Reproduce every one of the following rows verbatim, keeping their order.
## Start
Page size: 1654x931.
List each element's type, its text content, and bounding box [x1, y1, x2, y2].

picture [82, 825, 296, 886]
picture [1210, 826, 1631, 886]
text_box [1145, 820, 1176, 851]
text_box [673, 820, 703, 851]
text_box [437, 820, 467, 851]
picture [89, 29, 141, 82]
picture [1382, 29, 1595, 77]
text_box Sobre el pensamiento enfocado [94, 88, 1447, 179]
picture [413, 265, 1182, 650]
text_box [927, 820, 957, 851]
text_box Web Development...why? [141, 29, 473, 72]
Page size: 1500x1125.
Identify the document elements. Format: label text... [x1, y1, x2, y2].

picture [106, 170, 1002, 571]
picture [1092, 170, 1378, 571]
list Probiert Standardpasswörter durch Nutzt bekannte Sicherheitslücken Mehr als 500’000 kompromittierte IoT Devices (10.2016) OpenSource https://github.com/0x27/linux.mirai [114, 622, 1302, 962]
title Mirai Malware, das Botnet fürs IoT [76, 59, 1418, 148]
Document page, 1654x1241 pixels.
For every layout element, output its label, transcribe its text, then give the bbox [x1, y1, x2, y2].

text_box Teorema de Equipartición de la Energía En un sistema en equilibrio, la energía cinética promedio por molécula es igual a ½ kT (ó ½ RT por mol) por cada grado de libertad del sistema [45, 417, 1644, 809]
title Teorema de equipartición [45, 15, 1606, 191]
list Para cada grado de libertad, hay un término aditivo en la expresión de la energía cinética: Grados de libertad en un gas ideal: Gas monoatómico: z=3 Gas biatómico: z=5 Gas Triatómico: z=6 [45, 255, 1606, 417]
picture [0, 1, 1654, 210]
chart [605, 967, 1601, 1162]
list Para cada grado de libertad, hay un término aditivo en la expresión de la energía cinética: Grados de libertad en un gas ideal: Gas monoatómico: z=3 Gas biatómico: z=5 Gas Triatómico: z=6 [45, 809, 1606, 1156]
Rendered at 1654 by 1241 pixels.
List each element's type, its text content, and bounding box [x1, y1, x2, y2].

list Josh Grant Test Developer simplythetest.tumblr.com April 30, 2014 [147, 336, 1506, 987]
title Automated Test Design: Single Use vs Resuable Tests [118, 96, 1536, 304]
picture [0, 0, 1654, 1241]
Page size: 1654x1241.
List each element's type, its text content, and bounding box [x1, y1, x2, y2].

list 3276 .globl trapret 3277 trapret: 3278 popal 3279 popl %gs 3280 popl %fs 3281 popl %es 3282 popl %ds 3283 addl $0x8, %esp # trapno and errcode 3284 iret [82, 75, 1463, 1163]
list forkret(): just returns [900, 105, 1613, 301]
## End
• [COMPLETED EXERCISE]:
Page size: 1654x931.
List each element's type, its text content, and bounding box [x1, y1, x2, y2].

picture [82, 825, 296, 886]
picture [1210, 826, 1631, 886]
text_box [1145, 820, 1176, 851]
text_box [673, 820, 703, 851]
text_box [437, 820, 467, 851]
picture [89, 29, 141, 82]
picture [1382, 29, 1595, 77]
text_box Sobre el pensamiento enfocado [94, 88, 1447, 179]
picture [413, 265, 1182, 650]
text_box [927, 820, 957, 851]
text_box Web Development...why? [141, 29, 473, 72]
Page size: 1500x1125.
Identify the document elements. Format: label text... [x1, y1, x2, y2].

picture [106, 170, 1002, 571]
picture [1092, 170, 1378, 571]
list Probiert Standardpasswörter durch Nutzt bekannte Sicherheitslücken Mehr als 500’000 kompromittierte IoT Devices (10.2016) OpenSource https://github.com/0x27/linux.mirai [114, 622, 1302, 962]
title Mirai Malware, das Botnet fürs IoT [76, 59, 1418, 148]
Document page, 1654x1241 pixels.
For every layout element, output its label, transcribe its text, then give the bbox [x1, y1, x2, y2].

text_box Teorema de Equipartición de la Energía En un sistema en equilibrio, la energía cinética promedio por molécula es igual a ½ kT (ó ½ RT por mol) por cada grado de libertad del sistema [45, 417, 1644, 809]
title Teorema de equipartición [45, 15, 1606, 191]
list Para cada grado de libertad, hay un término aditivo en la expresión de la energía cinética: Grados de libertad en un gas ideal: Gas monoatómico: z=3 Gas biatómico: z=5 Gas Triatómico: z=6 [45, 255, 1606, 417]
picture [0, 1, 1654, 210]
chart [605, 967, 1601, 1162]
list Para cada grado de libertad, hay un término aditivo en la expresión de la energía cinética: Grados de libertad en un gas ideal: Gas monoatómico: z=3 Gas biatómico: z=5 Gas Triatómico: z=6 [45, 809, 1606, 1156]
Rendered at 1654 by 1241 pixels.
List each element's type, its text content, and bounding box [x1, y1, x2, y2].

list Josh Grant Test Developer simplythetest.tumblr.com April 30, 2014 [147, 336, 1506, 987]
title Automated Test Design: Single Use vs Resuable Tests [118, 96, 1536, 304]
picture [0, 0, 1654, 1241]
Page size: 1654x1241.
List each element's type, its text content, and bounding box [x1, y1, x2, y2].

list 3276 .globl trapret 3277 trapret: 3278 popal 3279 popl %gs 3280 popl %fs 3281 popl %es 3282 popl %ds 3283 addl $0x8, %esp # trapno and errcode 3284 iret [82, 75, 1463, 1163]
list forkret(): just returns [900, 105, 1613, 301]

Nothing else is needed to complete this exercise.